◆ Aim of the task: Copy the records below word for word, but leave out the pictures.
-.-.-
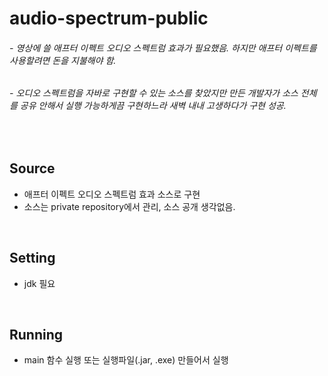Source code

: # audio-spectrum-public

###### - 영상에 쓸 애프터 이펙트 오디오 스펙트럼 효과가 필요했음. 하지만 애프터 이펙트를 사용할려면 돈을 지불해야 함.
###### - 오디오 스펙트럼을 자바로 구현할 수 있는 소스를 찾았지만 만든 개발자가 소스 전체를 공유 안해서 실행 가능하게끔 구현하느라 새벽 내내 고생하다가 구현 성공.

<br>

## Source
- 애프터 이펙트 오디오 스펙트럼 효과 소스로 구현
- 소스는 private repository에서 관리, 소스 공개 생각없음.

<br>

## Setting
- jdk 필요

<br>

## Running
- main 함수 실행 또는 실행파일(.jar, .exe) 만들어서 실행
-.-.-
◆ Exercise response:
Source code

: # audio-spectrum-public

###### - 영상에 쓸 애프터 이펙트 오디오 스펙트럼 효과가 필요했음. 하지만 애프터 이펙트를 사용할려면 돈을 지불해야 함.
###### - 오디오 스펙트럼을 자바로 구현할 수 있는 소스를 찾았지만 만든 개발자가 소스 전체를 공유 안해서 실행 가능하게끔 구현하느라 새벽 내내 고생하다가 구현 성공.

<br>

## Source
- 애프터 이펙트 오디오 스펙트럼 효과 소스로 구현
- 소스는 private repository에서 관리, 소스 공개 생각없음.

<br>

## Setting
- jdk 필요

<br>

## Running
- main 함수 실행 또는 실행파일(.jar, .exe) 만들어서 실행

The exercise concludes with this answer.